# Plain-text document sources
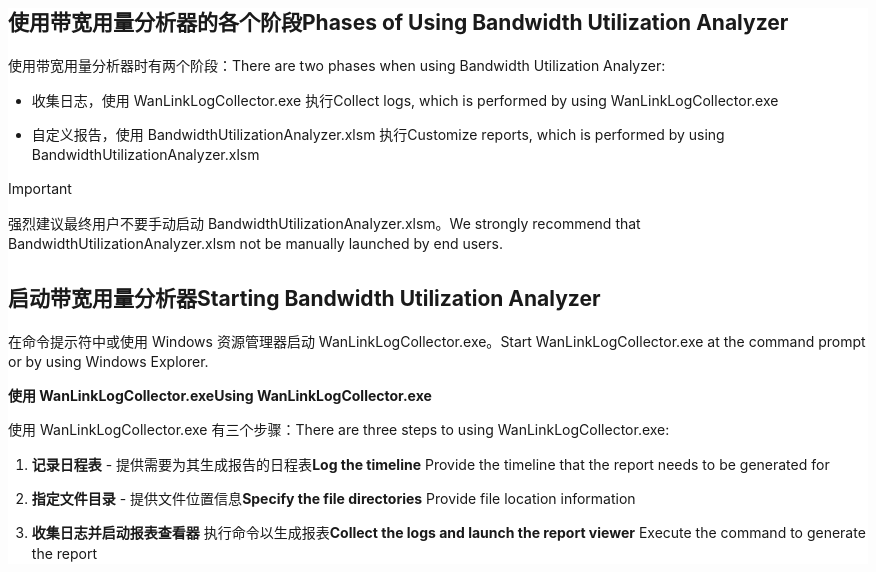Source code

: ## <a name="phases-of-using-bandwidth-utilization-analyzer"></a><span data-ttu-id="6f5be-236">使用带宽用量分析器的各个阶段</span><span class="sxs-lookup"><span data-stu-id="6f5be-236">Phases of Using Bandwidth Utilization Analyzer</span></span>

<span data-ttu-id="6f5be-237">使用带宽用量分析器时有两个阶段：</span><span class="sxs-lookup"><span data-stu-id="6f5be-237">There are two phases when using Bandwidth Utilization Analyzer:</span></span>

  - <span data-ttu-id="6f5be-238">收集日志，使用 WanLinkLogCollector.exe 执行</span><span class="sxs-lookup"><span data-stu-id="6f5be-238">Collect logs, which is performed by using WanLinkLogCollector.exe</span></span>

  - <span data-ttu-id="6f5be-239">自定义报告，使用 BandwidthUtilizationAnalyzer.xlsm 执行</span><span class="sxs-lookup"><span data-stu-id="6f5be-239">Customize reports, which is performed by using BandwidthUtilizationAnalyzer.xlsm</span></span>

<div>


> [!IMPORTANT]  
> <span data-ttu-id="6f5be-240">强烈建议最终用户不要手动启动 BandwidthUtilizationAnalyzer.xlsm。</span><span class="sxs-lookup"><span data-stu-id="6f5be-240">We strongly recommend that BandwidthUtilizationAnalyzer.xlsm not be manually launched by end users.</span></span>



</div>

</div>

<div>

## <a name="starting-bandwidth-utilization-analyzer"></a><span data-ttu-id="6f5be-241">启动带宽用量分析器</span><span class="sxs-lookup"><span data-stu-id="6f5be-241">Starting Bandwidth Utilization Analyzer</span></span>

<span data-ttu-id="6f5be-242">在命令提示符中或使用 Windows 资源管理器启动 WanLinkLogCollector.exe。</span><span class="sxs-lookup"><span data-stu-id="6f5be-242">Start WanLinkLogCollector.exe at the command prompt or by using Windows Explorer.</span></span>

<span data-ttu-id="6f5be-243">**使用 WanLinkLogCollector.exe**</span><span class="sxs-lookup"><span data-stu-id="6f5be-243">**Using WanLinkLogCollector.exe**</span></span>

<span data-ttu-id="6f5be-244">使用 WanLinkLogCollector.exe 有三个步骤：</span><span class="sxs-lookup"><span data-stu-id="6f5be-244">There are three steps to using WanLinkLogCollector.exe:</span></span>

1.  <span data-ttu-id="6f5be-245">**记录日程表** - 提供需要为其生成报告的日程表</span><span class="sxs-lookup"><span data-stu-id="6f5be-245">**Log the timeline**   Provide the timeline that the report needs to be generated for</span></span>

2.  <span data-ttu-id="6f5be-246">**指定文件目录** - 提供文件位置信息</span><span class="sxs-lookup"><span data-stu-id="6f5be-246">**Specify the file directories**   Provide file location information</span></span>

3.  <span data-ttu-id="6f5be-247">**收集日志并启动报表查看器**  执行命令以生成报表</span><span class="sxs-lookup"><span data-stu-id="6f5be-247">**Collect the logs and launch the report viewer**  Execute the command to generate the report</span></span>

# The task
With the images excluded, output every record verbatim.

# Answer area
Source code

: ## <a name="phases-of-using-bandwidth-utilization-analyzer"></a><span data-ttu-id="6f5be-236">使用带宽用量分析器的各个阶段</span><span class="sxs-lookup"><span data-stu-id="6f5be-236">Phases of Using Bandwidth Utilization Analyzer</span></span>

<span data-ttu-id="6f5be-237">使用带宽用量分析器时有两个阶段：</span><span class="sxs-lookup"><span data-stu-id="6f5be-237">There are two phases when using Bandwidth Utilization Analyzer:</span></span>

  - <span data-ttu-id="6f5be-238">收集日志，使用 WanLinkLogCollector.exe 执行</span><span class="sxs-lookup"><span data-stu-id="6f5be-238">Collect logs, which is performed by using WanLinkLogCollector.exe</span></span>

  - <span data-ttu-id="6f5be-239">自定义报告，使用 BandwidthUtilizationAnalyzer.xlsm 执行</span><span class="sxs-lookup"><span data-stu-id="6f5be-239">Customize reports, which is performed by using BandwidthUtilizationAnalyzer.xlsm</span></span>

<div>


> [!IMPORTANT]  
> <span data-ttu-id="6f5be-240">强烈建议最终用户不要手动启动 BandwidthUtilizationAnalyzer.xlsm。</span><span class="sxs-lookup"><span data-stu-id="6f5be-240">We strongly recommend that BandwidthUtilizationAnalyzer.xlsm not be manually launched by end users.</span></span>



</div>

</div>

<div>

## <a name="starting-bandwidth-utilization-analyzer"></a><span data-ttu-id="6f5be-241">启动带宽用量分析器</span><span class="sxs-lookup"><span data-stu-id="6f5be-241">Starting Bandwidth Utilization Analyzer</span></span>

<span data-ttu-id="6f5be-242">在命令提示符中或使用 Windows 资源管理器启动 WanLinkLogCollector.exe。</span><span class="sxs-lookup"><span data-stu-id="6f5be-242">Start WanLinkLogCollector.exe at the command prompt or by using Windows Explorer.</span></span>

<span data-ttu-id="6f5be-243">**使用 WanLinkLogCollector.exe**</span><span class="sxs-lookup"><span data-stu-id="6f5be-243">**Using WanLinkLogCollector.exe**</span></span>

<span data-ttu-id="6f5be-244">使用 WanLinkLogCollector.exe 有三个步骤：</span><span class="sxs-lookup"><span data-stu-id="6f5be-244">There are three steps to using WanLinkLogCollector.exe:</span></span>

1.  <span data-ttu-id="6f5be-245">**记录日程表** - 提供需要为其生成报告的日程表</span><span class="sxs-lookup"><span data-stu-id="6f5be-245">**Log the timeline**   Provide the timeline that the report needs to be generated for</span></span>

2.  <span data-ttu-id="6f5be-246">**指定文件目录** - 提供文件位置信息</span><span class="sxs-lookup"><span data-stu-id="6f5be-246">**Specify the file directories**   Provide file location information</span></span>

3.  <span data-ttu-id="6f5be-247">**收集日志并启动报表查看器**  执行命令以生成报表</span><span class="sxs-lookup"><span data-stu-id="6f5be-247">**Collect the logs and launch the report viewer**  Execute the command to generate the report</span></span>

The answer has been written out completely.